* [ABOUT THIS TASK] Copy out every record that follows, word for word.

───── STORED DATA ─────

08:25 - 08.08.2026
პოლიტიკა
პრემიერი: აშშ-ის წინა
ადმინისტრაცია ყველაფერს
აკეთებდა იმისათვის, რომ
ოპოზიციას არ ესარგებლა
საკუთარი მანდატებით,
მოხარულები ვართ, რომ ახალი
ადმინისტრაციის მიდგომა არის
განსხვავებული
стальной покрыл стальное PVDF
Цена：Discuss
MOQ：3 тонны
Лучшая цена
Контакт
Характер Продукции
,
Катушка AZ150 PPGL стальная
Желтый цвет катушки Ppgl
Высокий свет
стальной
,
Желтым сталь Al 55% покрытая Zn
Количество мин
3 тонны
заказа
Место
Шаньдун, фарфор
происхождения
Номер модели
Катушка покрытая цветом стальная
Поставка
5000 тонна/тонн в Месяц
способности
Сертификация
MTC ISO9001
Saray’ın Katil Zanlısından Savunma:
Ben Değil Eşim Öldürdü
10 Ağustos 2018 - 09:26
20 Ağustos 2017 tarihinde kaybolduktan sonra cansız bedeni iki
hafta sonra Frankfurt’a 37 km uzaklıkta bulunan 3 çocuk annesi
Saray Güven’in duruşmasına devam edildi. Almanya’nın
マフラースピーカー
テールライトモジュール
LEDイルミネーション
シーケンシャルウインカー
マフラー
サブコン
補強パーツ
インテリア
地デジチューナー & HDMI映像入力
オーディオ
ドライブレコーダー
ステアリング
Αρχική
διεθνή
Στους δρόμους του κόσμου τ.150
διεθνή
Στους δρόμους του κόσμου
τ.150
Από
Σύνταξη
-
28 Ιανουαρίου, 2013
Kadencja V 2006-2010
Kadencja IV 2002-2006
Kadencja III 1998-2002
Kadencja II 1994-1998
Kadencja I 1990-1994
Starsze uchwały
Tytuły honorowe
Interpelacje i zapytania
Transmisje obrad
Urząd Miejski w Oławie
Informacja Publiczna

─────

* [EXERCISE ANSWER]
08:25 - 08.08.2026
პოლიტიკა
პრემიერი: აშშ-ის წინა
ადმინისტრაცია ყველაფერს
აკეთებდა იმისათვის, რომ
ოპოზიციას არ ესარგებლა
საკუთარი მანდატებით,
მოხარულები ვართ, რომ ახალი
ადმინისტრაციის მიდგომა არის
განსხვავებული
стальной покрыл стальное PVDF
Цена：Discuss
MOQ：3 тонны
Лучшая цена
Контакт
Характер Продукции
,
Катушка AZ150 PPGL стальная
Желтый цвет катушки Ppgl
Высокий свет
стальной
,
Желтым сталь Al 55% покрытая Zn
Количество мин
3 тонны
заказа
Место
Шаньдун, фарфор
происхождения
Номер модели
Катушка покрытая цветом стальная
Поставка
5000 тонна/тонн в Месяц
способности
Сертификация
MTC ISO9001
Saray’ın Katil Zanlısından Savunma:
Ben Değil Eşim Öldürdü
10 Ağustos 2018 - 09:26
20 Ağustos 2017 tarihinde kaybolduktan sonra cansız bedeni iki
hafta sonra Frankfurt’a 37 km uzaklıkta bulunan 3 çocuk annesi
Saray Güven’in duruşmasına devam edildi. Almanya’nın
マフラースピーカー
テールライトモジュール
LEDイルミネーション
シーケンシャルウインカー
マフラー
サブコン
補強パーツ
インテリア
地デジチューナー & HDMI映像入力
オーディオ
ドライブレコーダー
ステアリング
Αρχική
διεθνή
Στους δρόμους του κόσμου τ.150
διεθνή
Στους δρόμους του κόσμου
τ.150
Από
Σύνταξη
-
28 Ιανουαρίου, 2013
Kadencja V 2006-2010
Kadencja IV 2002-2006
Kadencja III 1998-2002
Kadencja II 1994-1998
Kadencja I 1990-1994
Starsze uchwały
Tytuły honorowe
Interpelacje i zapytania
Transmisje obrad
Urząd Miejski w Oławie
Informacja Publiczna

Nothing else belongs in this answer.